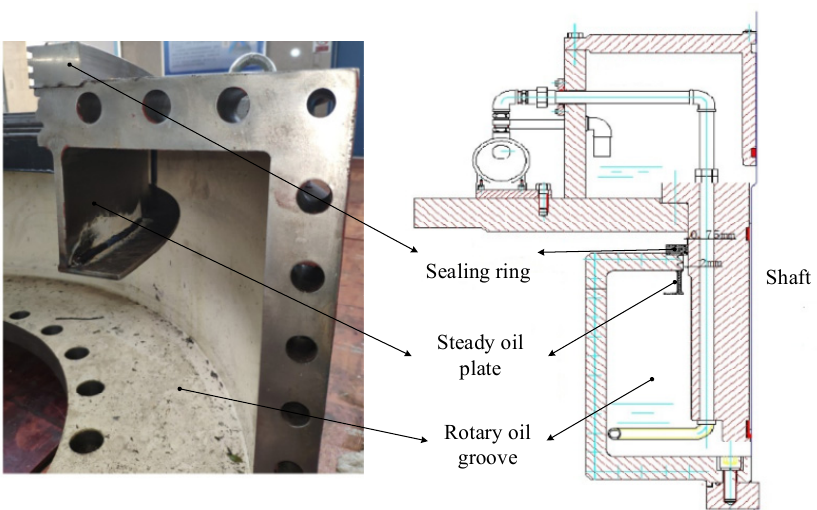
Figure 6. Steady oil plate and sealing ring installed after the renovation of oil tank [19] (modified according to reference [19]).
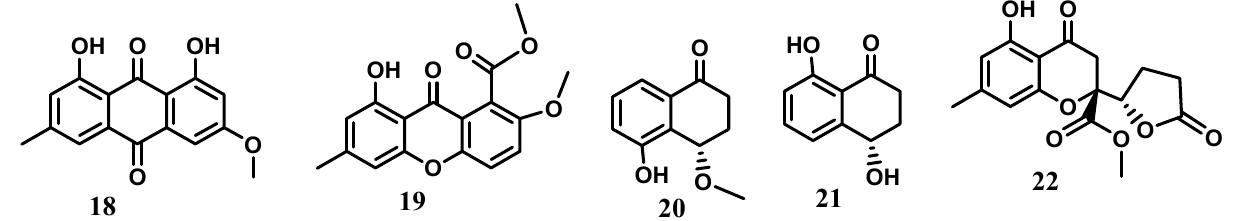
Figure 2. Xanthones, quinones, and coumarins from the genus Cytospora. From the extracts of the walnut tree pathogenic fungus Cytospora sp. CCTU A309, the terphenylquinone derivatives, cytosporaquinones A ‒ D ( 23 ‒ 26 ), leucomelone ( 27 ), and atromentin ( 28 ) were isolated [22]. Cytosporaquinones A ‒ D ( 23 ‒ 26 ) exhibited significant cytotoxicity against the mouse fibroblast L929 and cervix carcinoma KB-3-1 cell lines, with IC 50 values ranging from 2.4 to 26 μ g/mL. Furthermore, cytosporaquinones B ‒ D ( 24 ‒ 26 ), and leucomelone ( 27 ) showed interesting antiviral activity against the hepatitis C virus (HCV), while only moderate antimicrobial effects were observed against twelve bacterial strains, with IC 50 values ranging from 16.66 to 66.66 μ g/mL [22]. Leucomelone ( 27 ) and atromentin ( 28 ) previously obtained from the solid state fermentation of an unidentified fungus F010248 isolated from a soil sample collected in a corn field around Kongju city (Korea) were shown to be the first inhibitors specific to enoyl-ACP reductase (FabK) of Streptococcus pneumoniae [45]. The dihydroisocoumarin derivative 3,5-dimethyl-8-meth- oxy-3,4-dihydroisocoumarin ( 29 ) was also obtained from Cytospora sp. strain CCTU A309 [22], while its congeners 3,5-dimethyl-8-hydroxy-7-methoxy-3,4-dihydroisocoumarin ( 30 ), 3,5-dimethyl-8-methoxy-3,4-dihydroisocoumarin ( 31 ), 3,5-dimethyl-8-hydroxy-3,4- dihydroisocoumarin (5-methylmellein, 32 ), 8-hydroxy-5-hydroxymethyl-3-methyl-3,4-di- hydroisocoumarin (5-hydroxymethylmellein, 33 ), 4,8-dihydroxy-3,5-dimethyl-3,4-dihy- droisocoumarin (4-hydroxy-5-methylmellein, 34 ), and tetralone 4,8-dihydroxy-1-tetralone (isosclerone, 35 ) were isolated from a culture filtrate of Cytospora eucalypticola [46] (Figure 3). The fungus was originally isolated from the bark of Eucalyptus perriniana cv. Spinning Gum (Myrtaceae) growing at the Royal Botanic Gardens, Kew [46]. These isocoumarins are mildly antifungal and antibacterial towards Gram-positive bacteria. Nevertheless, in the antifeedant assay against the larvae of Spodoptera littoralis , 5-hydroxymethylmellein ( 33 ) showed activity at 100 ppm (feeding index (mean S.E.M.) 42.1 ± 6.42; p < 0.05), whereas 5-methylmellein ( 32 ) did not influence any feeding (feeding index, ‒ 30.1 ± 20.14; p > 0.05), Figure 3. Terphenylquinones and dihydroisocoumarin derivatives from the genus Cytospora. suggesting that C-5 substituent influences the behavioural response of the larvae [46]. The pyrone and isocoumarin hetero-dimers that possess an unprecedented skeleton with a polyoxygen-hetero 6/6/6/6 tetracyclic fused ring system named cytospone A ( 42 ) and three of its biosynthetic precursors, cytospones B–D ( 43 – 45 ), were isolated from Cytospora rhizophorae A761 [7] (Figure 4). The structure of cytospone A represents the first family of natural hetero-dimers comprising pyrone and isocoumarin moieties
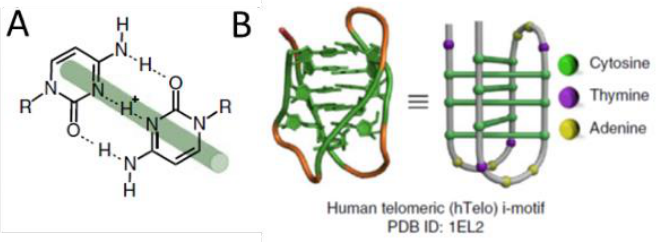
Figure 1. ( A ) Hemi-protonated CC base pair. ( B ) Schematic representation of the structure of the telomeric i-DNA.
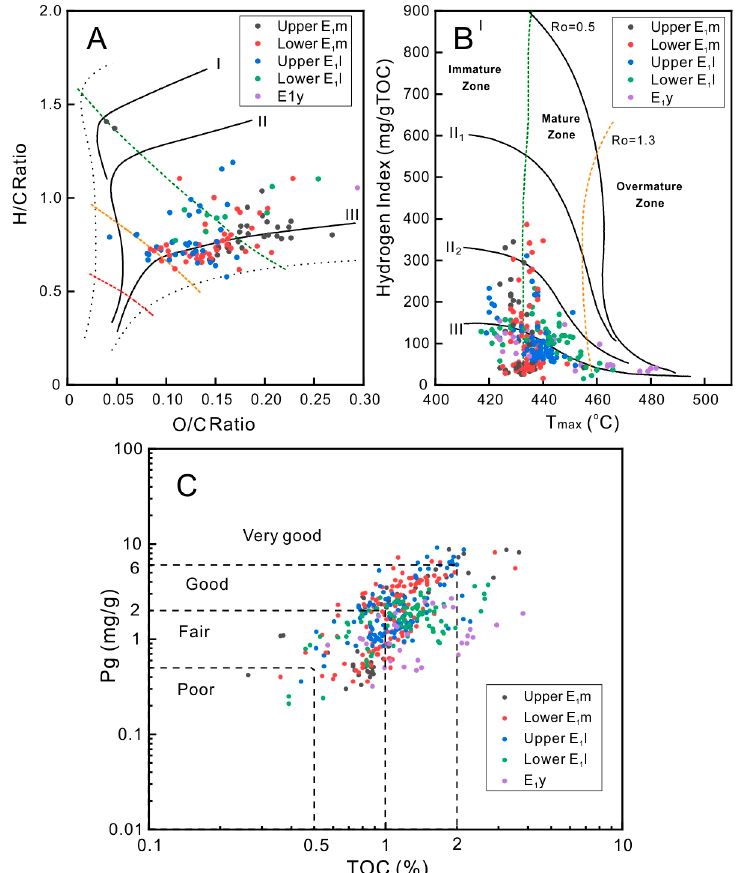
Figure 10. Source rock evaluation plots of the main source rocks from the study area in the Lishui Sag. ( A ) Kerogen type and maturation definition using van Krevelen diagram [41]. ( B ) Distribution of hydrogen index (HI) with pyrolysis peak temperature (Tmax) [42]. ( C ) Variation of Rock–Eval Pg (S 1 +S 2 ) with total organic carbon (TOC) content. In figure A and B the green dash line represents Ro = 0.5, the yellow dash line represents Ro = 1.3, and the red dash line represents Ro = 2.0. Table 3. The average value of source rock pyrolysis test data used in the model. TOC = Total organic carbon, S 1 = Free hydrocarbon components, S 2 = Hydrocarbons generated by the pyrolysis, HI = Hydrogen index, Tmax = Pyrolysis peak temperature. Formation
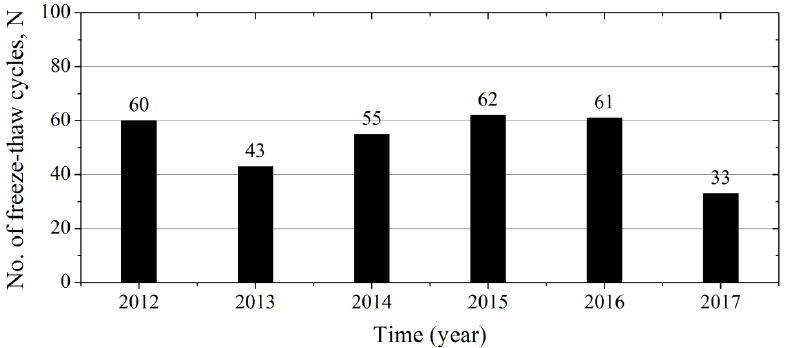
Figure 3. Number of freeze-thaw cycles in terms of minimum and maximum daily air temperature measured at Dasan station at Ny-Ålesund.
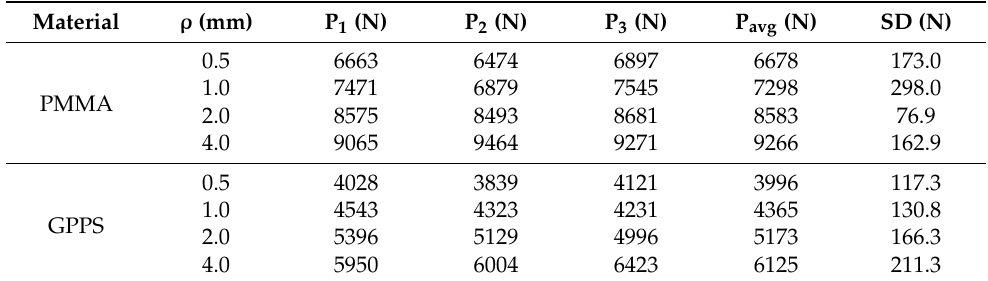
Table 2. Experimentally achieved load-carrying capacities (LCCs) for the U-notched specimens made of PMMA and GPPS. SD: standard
====================
● YOUR ASSIGNMENT
Exactly the lines from the one with "Figure 10. Source" through the end of the records should be written out, and only those. Pictures do not belong in the copy.

● EXPECTED ANSWER
Figure 10. Source rock evaluation plots of the main source rocks from the study area in the Lishui Sag. ( A ) Kerogen type and maturation definition using van Krevelen diagram [41]. ( B ) Distribution of hydrogen index (HI) with pyrolysis peak temperature (Tmax) [42]. ( C ) Variation of Rock–Eval Pg (S 1 +S 2 ) with total organic carbon (TOC) content. In figure A and B the green dash line represents Ro = 0.5, the yellow dash line represents Ro = 1.3, and the red dash line represents Ro = 2.0. Table 3. The average value of source rock pyrolysis test data used in the model. TOC = Total organic carbon, S 1 = Free hydrocarbon components, S 2 = Hydrocarbons generated by the pyrolysis, HI = Hydrogen index, Tmax = Pyrolysis peak temperature. Formation
Figure 3. Number of freeze-thaw cycles in terms of minimum and maximum daily air temperature measured at Dasan station at Ny-Ålesund.
Table 2. Experimentally achieved load-carrying capacities (LCCs) for the U-notched specimens made of PMMA and GPPS. SD: standard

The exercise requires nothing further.